Washington: Small spots of dead brain cells, found in about one out of four older adults, is linked with memory loss, a study says.
"The new aspect of this study of memory loss is that it examines silent strokes and hippocampal shrinkage simultaneously," said study author Adam M. Brickman from the Taub Institute for Research on Alzheimer's Disease at the Columbia University.
The hippocampus is the part of brain that is involved in memory forming, organising and storing.
A group of 658 people, aged 65 years and older and free of dementia, were given MRI brain scans. They also underwent tests that measured their memory, language, speed at processing information and visual perception, the journal Neurology reports.
Some 174 participants had silent strokes (affecting small brain areas which don't produce any symptoms), according to an institute statement.

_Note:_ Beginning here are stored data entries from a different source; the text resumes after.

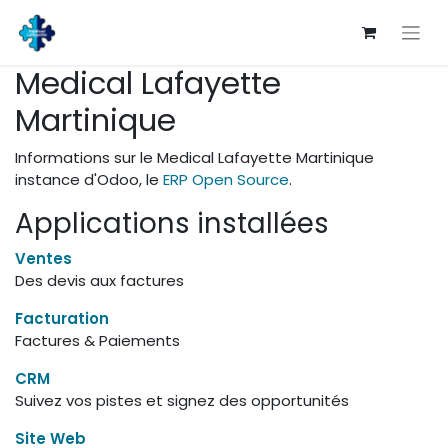
Medical Lafayette
Martinique
Informations sur le Medical Lafayette Martinique
instance d'Odoo, le
ERP Open Source
.
Applications installées
Ventes
Des devis aux factures
Facturation
Factures & Paiements
CRM
Suivez vos pistes et signez des opportunités
Site Web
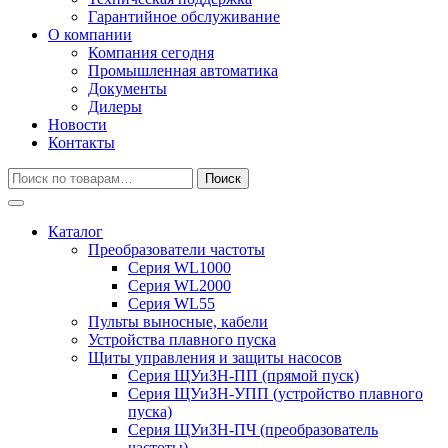
Гарантийное обслуживание
О компании
Компания сегодня
Промышленная автоматика
Документы
Дилеры
Новости
Контакты
Искать:
Поиск
Каталог
Преобразователи частоты
Серия WL1000
Серия WL2000
Серия WL55
Пульты выносные, кабели
Устройства плавного пуска
Щиты управления и защиты насосов
Серия ЩУиЗН-ПП (прямой пуск)
Серия ЩУиЗН-УПП (устройство плавного
пуска)
Серия ЩУиЗН-ПЧ (преобразователь
частоты)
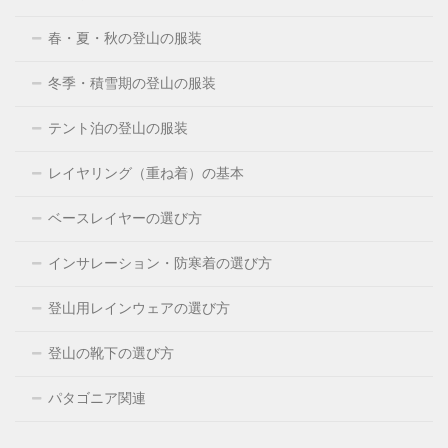
春・夏・秋の登山の服装
冬季・積雪期の登山の服装
テント泊の登山の服装
レイヤリング（重ね着）の基本
ベースレイヤーの選び方
インサレーション・防寒着の選び方
登山用レインウェアの選び方
登山の靴下の選び方
パタゴニア関連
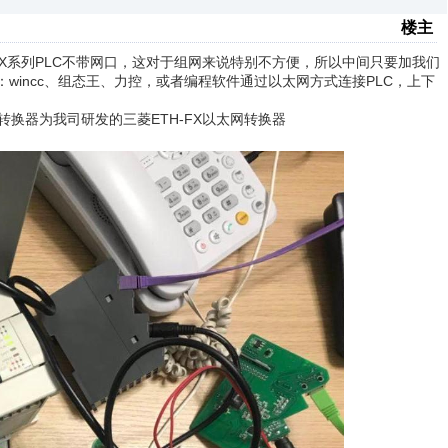
楼主
FX系列PLC不带网口，这对于组网来说特别不方便，所以中间只要加我们
wincc、组态王、力控，或者编程软件通过以太网方式连接PLC，上下
转换器为我司研发的三菱ETH-FX以太网转换器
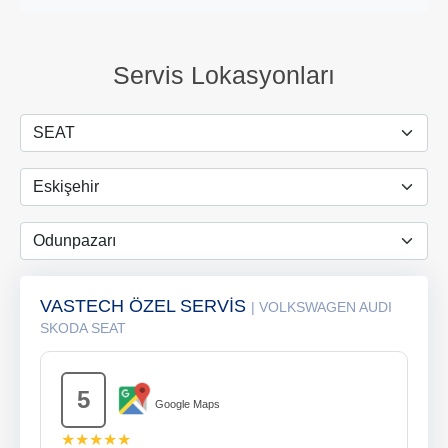
Servis Lokasyonları
VASTECH ÖZEL SERVİS
| VOLKSWAGEN AUDI
SKODA SEAT
5
Google Maps
★★★★★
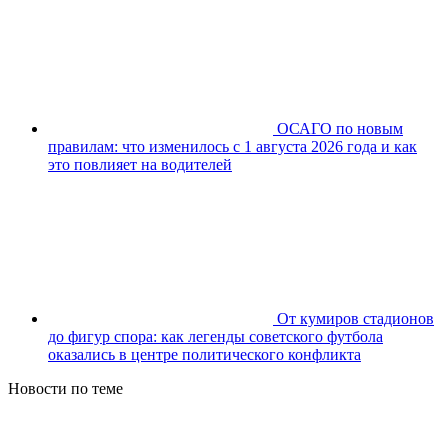
ОСАГО по новым
правилам: что изменилось с 1 августа 2026 года и как
это повлияет на водителей
От кумиров стадионов
до фигур спора: как легенды советского футбола
оказались в центре политического конфликта
Новости по теме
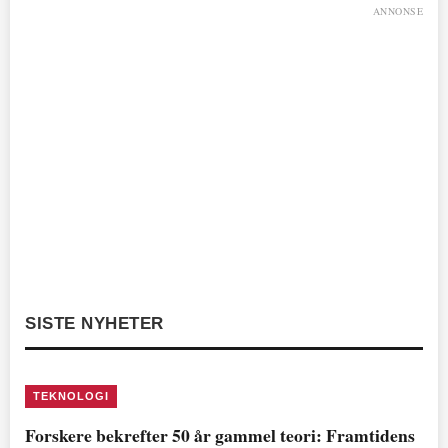
ANNONSE
SISTE NYHETER
TEKNOLOGI
Forskere bekrefter 50 år gammel teori: Framtidens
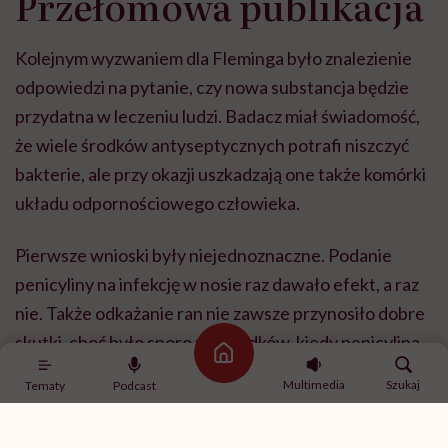
Przełomowa publikacja
Kolejnym wyzwaniem dla Fleminga było znalezienie
odpowiedzi na pytanie, czy nowa substancja będzie
przydatna w leczeniu ludzi. Badacz miał świadomość,
że wiele środków antyseptycznych potrafi niszczyć
bakterie, ale przy okazji uszkadzają one także komórki
układu odpornościowego człowieka.
Pierwsze wnioski były niejednoznaczne. Podanie
penicyliny na infekcję w nosie raz dawało efekt, a raz
nie. Także odkażanie ran nie zawsze przynosiło dobre
skutki, choć było sporo przypadków, kiedy penicylina
Strona główna
działała selektywnie, czyli hamowała wzrost
Multimedia
Szukaj
Tematy
Podcast
gronkowca złocistego
, nie uszkadzając przy tym
leukocytów
. Zniechęcony tymi próbami naukowiec po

The study found that people with silent strokes scored somewhat worse on memory tests than those without silent strokes. This was true whether or not people had a small hippocampus, which is the memory centre of the brain.
"Given that conditions like Alzheimer's disease are defined mainly by memory problems, our results may lead to further insight into what causes symptoms and the development of new interventions for prevention.
"Since silent strokes and the volume of the hippocampus appeared to be associated with memory loss separately in our study, our results also support stroke prevention as a means for staving off memory problems," said Brickman.